Just in time for Christmas!
The spacet.me Labs is proud to present…
Carols in Harmony, a web-based application, lets you practice singing famous Christmas hymns in four-part choir, composed of Soprano, Alto, Tenor, and Bass voices. Using Google Chrome or Firefox on your desktop, select the song you want to sing…
The notes will be displayed on-screen. You can choose which part to listen or practice. Click on the blank area to play, and a synthesizer will start playing the notes.
In listen mode, the application will play your part. In practice mode, the application will play the other parts and let you sing your part.
If you allow the app to access your microphone, it will also listen to your voice and shows whether you sang the correct note or not. If you sang correctly, the note will become green.
Unlike some other singing games like The Voice, in Carols in Harmony you also have to sing the correct octave.
As with other experiments of spacet.me Labs, this application is free and open source. You can check out its source code on GitHub. The rest of this article will describe how it works and how this application is built.
The Human Voice
When we sing, we emit sound waves, which is heard from the microphone. Here, I just tried to sing the Bass C note (C3) into the microphone:
Above is a sample of how my voice looks like over a period of 0.0464 seconds. Fortunately, just that is enough to determine which note and which octave I am singing!
I’m not a math expert, but speaking mathematically, you can say that it’s a function of time — f(t).
One amazing fact is that this kind of wave function can be decomposed into a a sum of multiple sine waves of different frequencies and amplitudes — effectively resulting in a function of frequency, f̂(ω). This GIF explains it best:
Using a Fast Fourier Transform algorithm, I can turn my voice into frequency domain.

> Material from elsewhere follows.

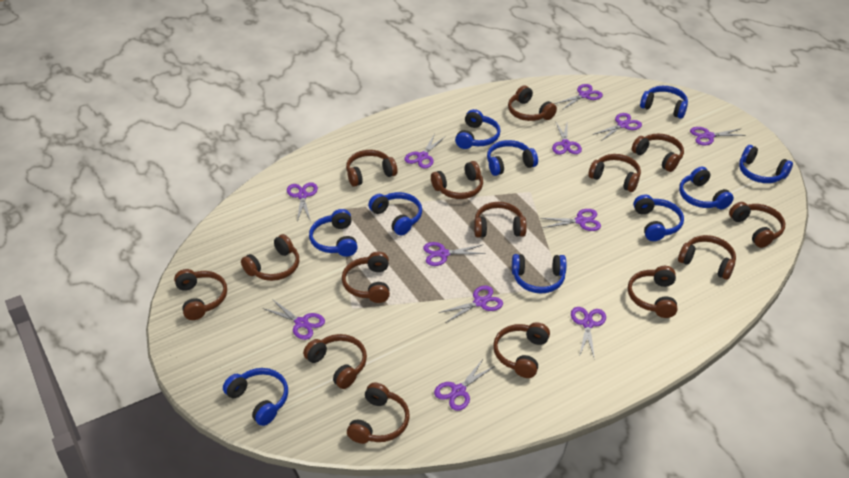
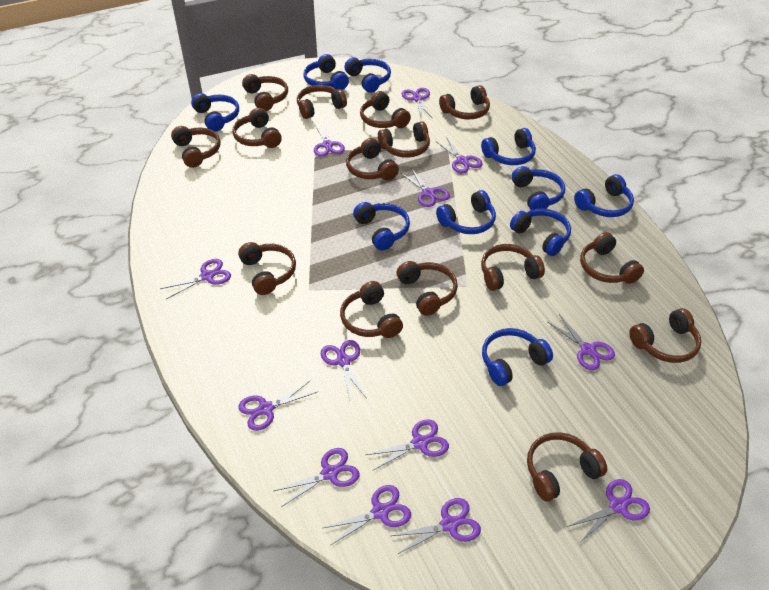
purple scissors: 12 -> 13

Now, here’s how it looks like.
Usually, sounds are composed of a fundamental frequency, which is the lowest. You can see above that the fundamental frequency is near the C3 note.
Now, there are more. The first harmonic is 2 times the fundamental frequency. The second harmonic is 3 times the fundamental. The third harmonic, 4 times. And so on.
For comparison, here’s me singing the Treble C note (C5, two octaves above the Bass C):
To implement that in web application, we have to use a combination of:
- getUserMedia API to gain access to the microphone.
- Web Audio API to perform sound analysis. It is already capable of doing FFT analysis using an AnalyserNode.
So all we have to do is to wire them together, and find some algorithm to detect the fundamental frequency from the FFT analysis result:
The algorithm I used is simple and naive: I just iterate from A0 to C7, collecting the amplitudes of fundamental frequency and some harmonic frequencies. Then I choose the note that has maximum combined amplitude. The code is in microphone.js.
The notes to sing are loaded from a MIDI file, loaded via Ajax. The MIDI file contains notes for each voice on each channel, ranging from Channel 1 (Soprano) to Channel 4 (Bass).
MIDIFile library is capable of decoding and extracting events from a MIDI file. These events are used to construct a list of notes, which is displayed on-screen, and is played through a sequencer.
Upon playing, a Sequencer is initiated with events to play. “Bass, stop! Bass, start playing C#3! Alto, stop! Alto, start playing G#3! …” The sequencer would command the Voice objects as the song progresses.
Each Voice object in turn receives start and stop commands, and controls a simple synthesizer (just simple oscillators) to play sound on the audio device. For simplicity, two GainNodes are used. The first one is for automating the volume when note is on and off. The second one is for controlling the voice’s volume when switching mode.
The User Interface
The welcome page is built with jQuery, since it is a very simple view, and does not need complex data binding.
The lyrics view is built with React. Because the user interface is quite complex (need to be able to switch between languages and verses). With React, I just read the state of the application (available languages and verses, current language, current verse, lyric texts) and transform them into Virtual DOM nodes. React then manipulates the DOM on the page efficiently to make it match the given Virtual DOM.
The on-screen notes display was first built with React, but it is too slow for this use case. I then replaced it with my own lightweight DOM rendering library. It is custom built so that React components can be easily ported. I hope someday I will be able to elaborate more on that.
Package Management and Build Tool
In another project, I tried webpack, a module bundler. It integrates nicely with npm modules and ES6 (using 6to5-loader). However, the script must be pre-compiled into a bundle before it can be used, but it has very good debugging support, and comes with a very nice build tool and development server. So now I like webpack better.
Building this project not only helped me to train my voice for this year’s Christmas Caroling, but also let me explore about sound analysis and taught me about building applications using ES6 for running in today’s browsers.
This project is probably the last experiment of spacet.me Labs in 2014. There will a big project coming up next year.
Have a Merry Christmas, and a Happy New Year. May God bless you and give you hope throughout 2015!